Cancers colorectaux : un bilan des progrès réalisés et à venir

Dans les CCR avec métastases ganglionnaires, de nouveaux marqueurs permettent de choisir au mieux le type de traitement adjuvant et sa durée. Il s’agit en particulier des dépôts tumoraux (Dts – tumor deposits en anglais), qui sont des foyers tumoraux présents dans la sous-séreuse colique ou la graisse péri-rectale sans tissu lymphoïde résiduel², ainsi que des tumor budding (ou bourgeonnement tumoral), défini par la présence de cellules tumorales isolées ou en petits amas situés au niveau du front d’invasion de la tumeur³. Tous deux sont associés à un mauvais pronostic.
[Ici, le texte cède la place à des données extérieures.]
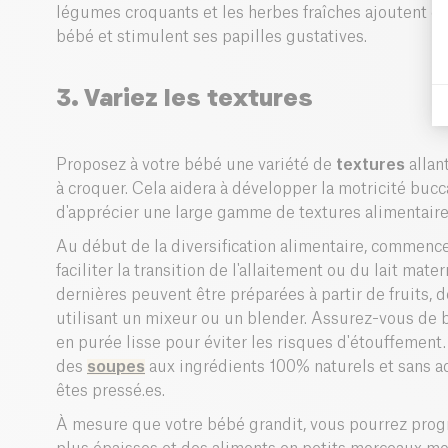
légumes croquants et les herbes fraîches ajoutent de 
bébé et stimulent ses papilles gustatives.
3. Variez les textures
Proposez à votre bébé une variété de
textures
allan
à croquer. Cela aidera à développer la motricité bucc
d'apprécier une large gamme de textures alimentaire
Au début de la diversification alimentaire, commenc
faciliter la transition de l'allaitement ou du lait mate
dernières peuvent être préparées à partir de fruits, 
utilisant un mixeur ou un blender. Assurez-vous de b
en purée lisse pour éviter les risques d'étouffemen
des
soupes
aux ingrédients 100% naturels et sans ad
êtes pressé.es.
À mesure que votre bébé grandit, vous pourrez prog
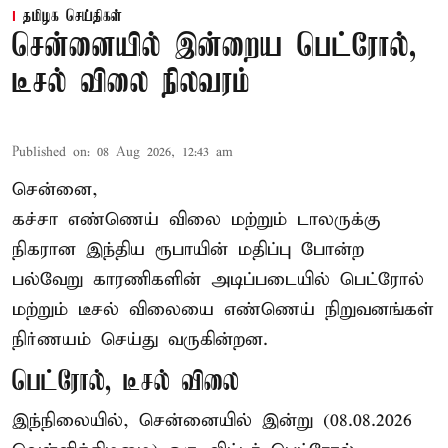
தமிழக செய்திகள்
சென்னையில் இன்றைய பெட்ரோல்,
டீசல் விலை நிலவரம்
Published on
:
08 Aug 2026, 12:43 am
சென்னை,
கச்சா எண்ணெய் விலை மற்றும் டாலருக்கு
நிகரான இந்திய ரூபாயின் மதிப்பு போன்ற
பல்வேறு காரணிகளின் அடிப்படையில் பெட்ரோல்
மற்றும் டீசல் விலையை எண்ணெய் நிறுவனங்கள்
நிர்ணயம் செய்து வருகின்றன.
பெட்ரோல், டீசல் விலை
இந்நிலையில், சென்னையில் இன்று (08.08.2026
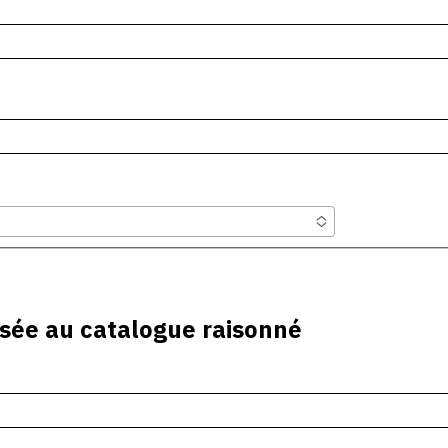
sée au catalogue raisonné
La caractérisation moléculaire des tumeurs dans les CCR métastatiques est devenue un critère déterminant dans le choix de la stratégie thérapeutique. Il s’agit notamment du phénotype MMR déficient/MicroSatellite Instable, observé dans 4 à 5% d’entre eux et facteur prédictif majeur de l’inefficacité des immunothérapies, en particulier des molécules anti-PD-1, devenues la norme européenne dans cette indication. Pour mémoire, le système MMR (Mismatch Repair System) permet de reconnaître et corriger les erreurs de duplication de l’ADN. Ces erreurs sont particulièrement cruciales au niveau des microsatellites (petites portions d’ADN répétitives).

Christophe Borg (Inserm) a rappelé que les caractéristiques du CCR peuvent être influencées par son site anatomique. Par exemple, les cancers du côlon gauche se développent en utilisant des facteurs de croissance tels que le TGFα, l’épiréguline ou l’amphiréguline. Les anticorps ciblant spécifiquement cette voie de signalisation (cetuximab, panitumumab) sont efficaces sur les adénocarcinomes du côlon gauche, mais pas ceux du côté droit.
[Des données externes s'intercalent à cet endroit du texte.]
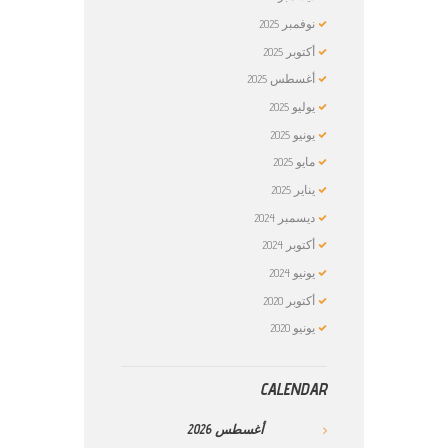
نوفمبر
2025
أكتوبر
2025
أغسطس
2025
يوليو
2025
يونيو
2025
مايو
2025
يناير
2025
ديسمبر
2024
أكتوبر
2024
يونيو
2024
أكتوبر
2020
يونيو
2020
CALENDAR
أغسطس
2026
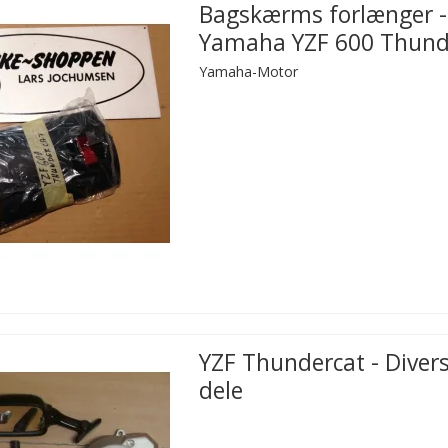
Bagskærms forlænger -
Yamaha YZF 600 Thund
Yamaha-Motor
YZF Thundercat - Diver
dele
Les altérations géniques des cellules tumorales sont sources de néo-antigènes (protéines n’existant pas à l’état normal dans l’organisme et cibles éventuelles d’une immunothérapie). Par exemple, 10% des CCR sont associés à la mutation du gène BRAF, de mauvais pronostic. Des inhibiteurs de croissance tumorale spécifiques sont actuellement développés, avec des résultats meilleurs que ceux de la chimiothérapie.

Les anticorps bloquant les récepteurs aux facteurs de croissance épithéliaux (EGFR) participent au traitement de 40% des patients atteints de CCR métastatique. Mais les CCR avec mutation du gène RAS n’y sont pas sensibles. Pour mémoire, le gène RAS code pour une petite protéine agissant comme signal inactivateur des récepteurs de surface tels que EGFR. Des médicaments sont en cours de développement pour neutraliser les protéines RAS activées.
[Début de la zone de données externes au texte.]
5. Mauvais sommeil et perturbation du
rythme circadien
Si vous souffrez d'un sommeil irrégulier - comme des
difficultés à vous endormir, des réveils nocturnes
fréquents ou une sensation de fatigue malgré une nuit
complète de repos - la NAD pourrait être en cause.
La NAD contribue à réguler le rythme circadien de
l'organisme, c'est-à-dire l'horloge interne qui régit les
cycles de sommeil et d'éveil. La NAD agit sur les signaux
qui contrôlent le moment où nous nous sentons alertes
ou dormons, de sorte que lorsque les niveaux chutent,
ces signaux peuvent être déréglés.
Dernier exemple : la fusion du gène NTRK (insertion anormale d’un fragment d’ADN dans le gène) est observée dans certains CCR. La protéine qui en résulte est anormalement active, conduisant à un dérèglement cellulaire et à au développement d’un cancer. Plusieurs inhibiteurs spécifiques de cette protéine existent, mais ne sont pas remboursés en France.

Comme l’ont expliqué Marine Fidelle et ses collègues (Institut Gustave Roussy, Villejuif), de nombreuses études ont montré l’association des déviations taxonomiques de la flore intestinale avec la polypose et la carcinogenèse. Cependant, il n’a pas encore été possible d’établir de lien causal entre la présence de certains pathobiontes exprimant des génotoxines ou des toxines métaboliques et les dommages à l’ADN de l’épithélium intestinal. D’un autre côté, certaines bactéries activent les lymphocytes T folliculaires et les cellules B s’opposant au blocage des points de contrôle du système immunitaire par les cellules cancéreuses. Mais peu de patients bénéficient de thérapeutiques ciblées sur le microbiote intestinal, comme l’administration de bactéries immunogènes ou de phages anti-pathobiontes.